Conclusiones: El 60% de los hospitales que utilizan alguna medida de prevención de la infección neonatal precoz por EGB utilizan la estrategia basada en el screening prenatal y presentan tasas de incidencia de sepsis neonatal precoz por EGB más bajas que los que utilizan la estrategia basada en los factores de riesgo obstétricos, aunque éstos son un número muy pequeño de hospitales.

Este estudio ha sido financiado por el FIS (99/0559) y la Consejería de Salud de la Junta de Andalucía (32/98).


248 PREVALENCIA POBLACIONAL DEL SÍNDROME DEL INTESTINO IRRITABLE (SII) Y CARACTERÍSTICAS ASOCIADAS, SEGÚN EL GÉNERO

X. Badia1, A. Balboa2, E. Baró1, E. Caldwell3, M. Cucala3, M. Díaz-Rubio4, A. Fueyo5, F. Mearin6, J. Ponce7, M. Roset1 y N.J. Talley8

1HOR-Europe, Barcelona; 2Hospital Comarcal de la Selva, Blanes; 3Novartis Farmacéutica, Barcelona; 4Hospital Clínico San Carlos, Madrid; 5Glaxo Wellcome, Madrid; 6Hospital del Valle Hebrón, Barcelona; 7Hospital de la Fe, Valencia; 8Universidad de Sydney, Sydney, Australia.

Antecedentes: Se desconoce la prevalencia poblacional del SII, cuyo diagnóstico se basa en la clínica manifestada por el sujeto, así como las características clínicas asociadas a esta población, en España.

Objetivo: Evaluar la frecuencia del SII en la población española y comparar las características clínicas de los sujetos con este trastorno, según el género.

Métodos: Estudio transversal mediante encuesta personal domiciliaria realizada a un grupo de 2000 sujetos de la población general seleccionados aleatoriamente y representativos de la población española en términos de edad, sexo, clase social, zona geográfica y tamaño del hábitat de residencia. Se administró un cuestionario epidemiológico para estimar la prevalencia del SII en base a dos criterios diagnósticos utilizados en la literatura (Roma I y Roma II); la prevalencia de otros problemas de salud concomitantes al SII, así como conocer el hábito deposicional predominante asociado.

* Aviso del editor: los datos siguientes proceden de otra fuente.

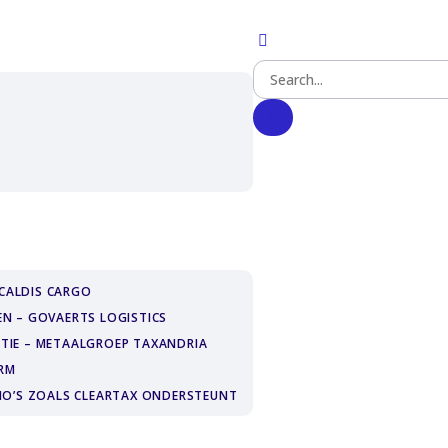
CALDIS CARGO
EN – GOVAERTS LOGISTICS
ATIE – METAALGROEP TAXANDRIA
ORM
KMO’S ZOALS CLEARTAX ONDERSTEUNT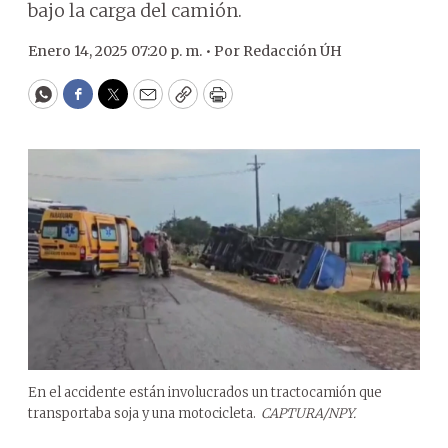
bajo la carga del camión.
Enero 14, 2025 07:20 p. m. •
Por
Redacción ÚH
WhatsApp
Facebook
Twitter
Email
Copy
Print
En el accidente están involucrados un tractocamión que
transportaba soja y una motocicleta.
CAPTURA/NPY.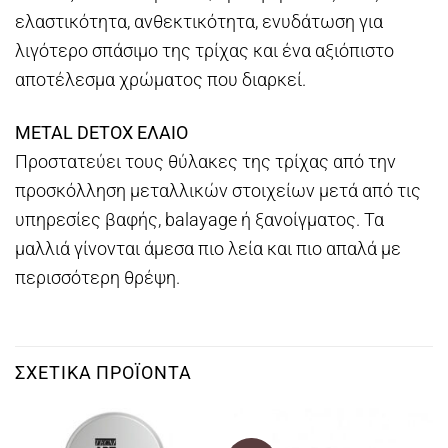
ελαστικότητα, ανθεκτικότητα, ενυδάτωση για
λιγότερο σπάσιμο της τρίχας και ένα αξιόπιστο
αποτέλεσμα χρώματος που διαρκεί.
METAL DETOX ΕΛΑΙΟ
Προστατεύει τους θύλακες της τρίχας από την
προσκόλληση μεταλλικών στοιχείων μετά από τις
υπηρεσίες βαφής, balayage ή ξανοίγματος. Τα
μαλλιά γίνονται άμεσα πιο λεία και πιο απαλά με
περισσότερη θρέψη.
ΣΧΕΤΙΚΆ ΠΡΟΪΌΝΤΑ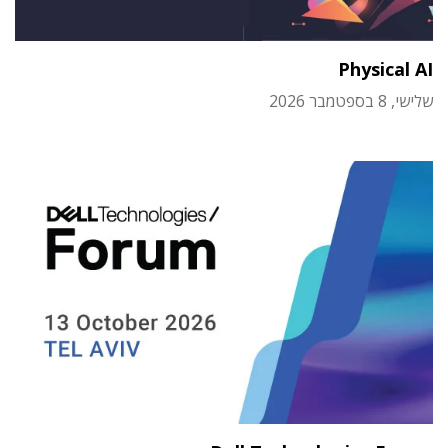
Physical AI
שלישי, 8 בספטמבר 2026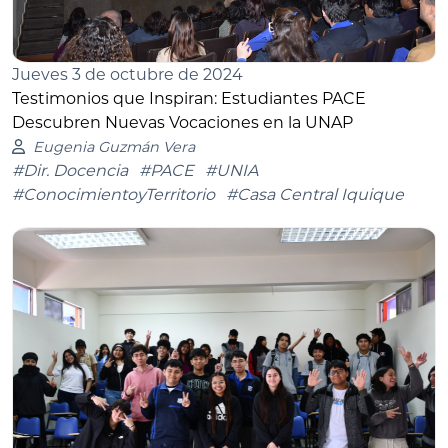
Jueves 3 de octubre de 2024
Testimonios que Inspiran: Estudiantes PACE
Descubren Nuevas Vocaciones en la UNAP
Eugenia Guzmán Vera
#Dir. Docencia
#PACE
#UNIA
#ConocimientoyTerritorio
#Casa Central Iquique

Resultados: La prevalencia poblacional del SII en España oscila entre el 3,3% y el 12,1% (según criterios de Roma II y Roma I, respectivamente), siendo más frecuente en mujeres que en hombres en ambos criterios (p<0,01) (ver tabla). Los problemas de salud digestivos y no digestivos están presentes en el 24% a 94% de los sujetos con SII (ver tabla). Las mujeres con SII según criterios de Roma I presentan con una mayor frecuencia de síntomas digestivos no dispépticos y problemas de salud no digestivos, que los hombres (p<0,01) (ver tabla). En ambos criterios diagnósticos, las mujeres presentan un mayor predominio de estreñimiento que los hombres (p<0,05). Por otro lado, la diarrea es predominante en los hombres con SII, según Roma II (ver tabla).

Conclusiones: La prevalencia del SII en España depende del criterio diagnóstico empleado (mayor en criterios más laxos) siendo más elevada en mujeres. El hábito deposicional de estreñimiento es predominante en mujeres, mientras la diarrea lo es en hombres. La frecuencia de problemas de salud concomitantes es muy alta en ambos sexos.